Bruna Stude was born and raised in the port town of Split on the Dalmatian Coast in the 1960s, she was given her first 35 mm camera at age of ten.

She graduated from the Law University in Split, Croatia. She left Croatia in 1987 to pursue a life at sea.

Forsaking the comfort of her native environs and language, she found that photography gave her a new identity as a participant in the life and rhythms of the sea and a way to express her own creative sense and impulses.

Over the years, she circumnavigated the globe several times, pausing sometimes for months in remote areas, accessible only by water. Those voyages enabled her to explore the ocean as a subject with much appreciation and understanding.

Stude is best known for her large black-and-white underwater photographs and installations - at first of marine species and later of seascapes deprived of life.

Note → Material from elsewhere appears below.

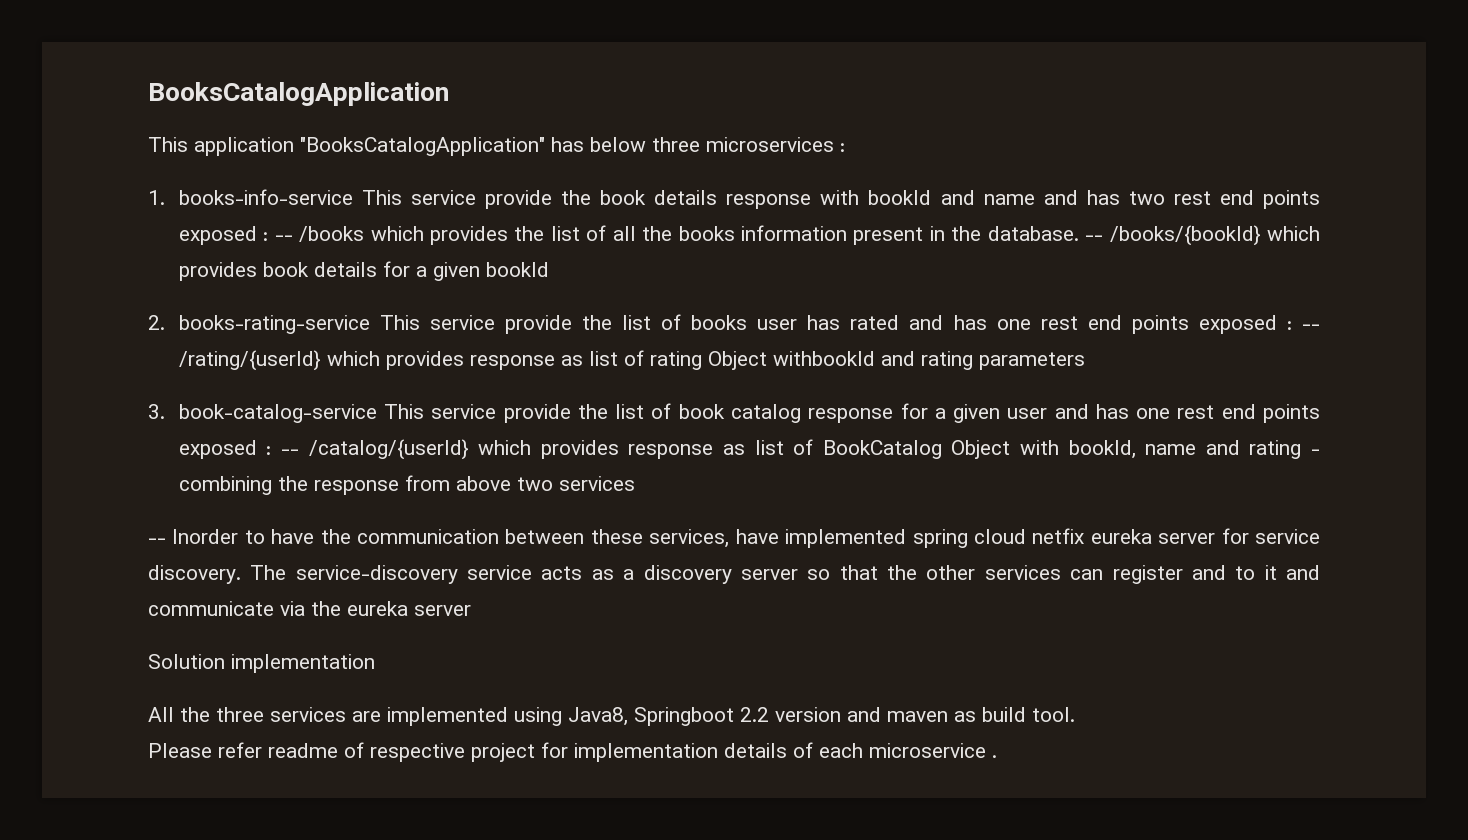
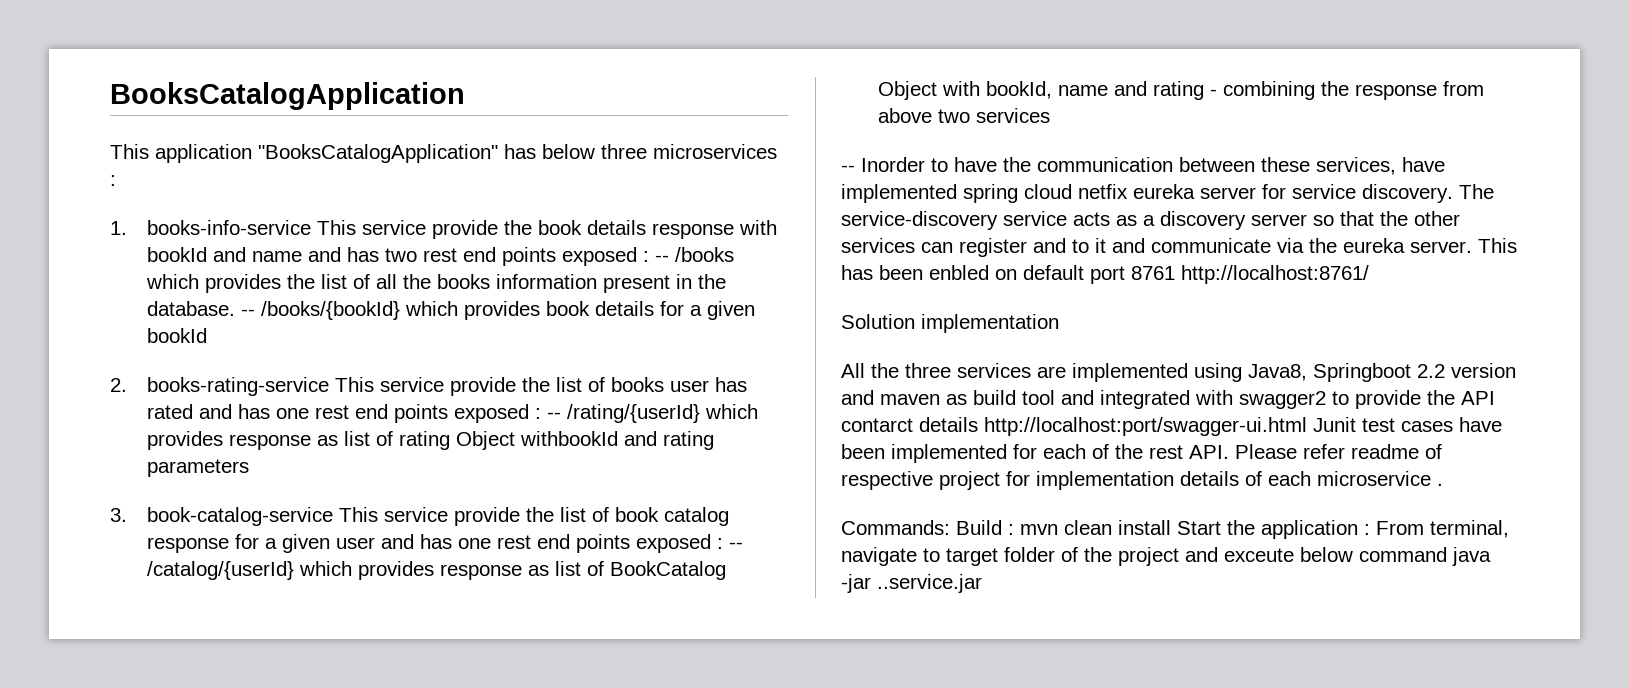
[414,605,471,616] server -> [1410,238,1517,253] [841,265,1369,284] server. This has been enbled on default port 8761 http://localhost:8761/
[1032,707,1075,722] tool. // -> [1022,390,1495,409] [841,417,1502,436] [841,444,1229,463] tool and integrated with swagger2 to provide the API contarct details http://localhost:port/swagger-ui.html Junit test cases have been implemented for each of the rest API.
(997, 756) none -> [841,520,1509,539] [841,547,1491,566] [841,574,982,593] // Commands: Build : mvn clean install Start the application : From terminal, navigate to target folder of the project and exceute below command java -jar ..service.jar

Her current work results from her interest in the conceptual question of “presence of absence” in relation to the use of light within a photograph and “the tension between that which is and that which is not disrupts our assumptions about photographic narrative and representation.” She lives on the island of Kauai`i where she maintains a photographic print studio and art gallery. She has exhibited in Hawai`i state wide, nationally and internationally.


I spent most of my life at sea, my earliest memories are of water. For over two decades I photographed marine life. Today, when I photograph in the ocean, I often find void and damage instead, footprints where we humans shouldn't have left any.

That is why I photograph empty oceans.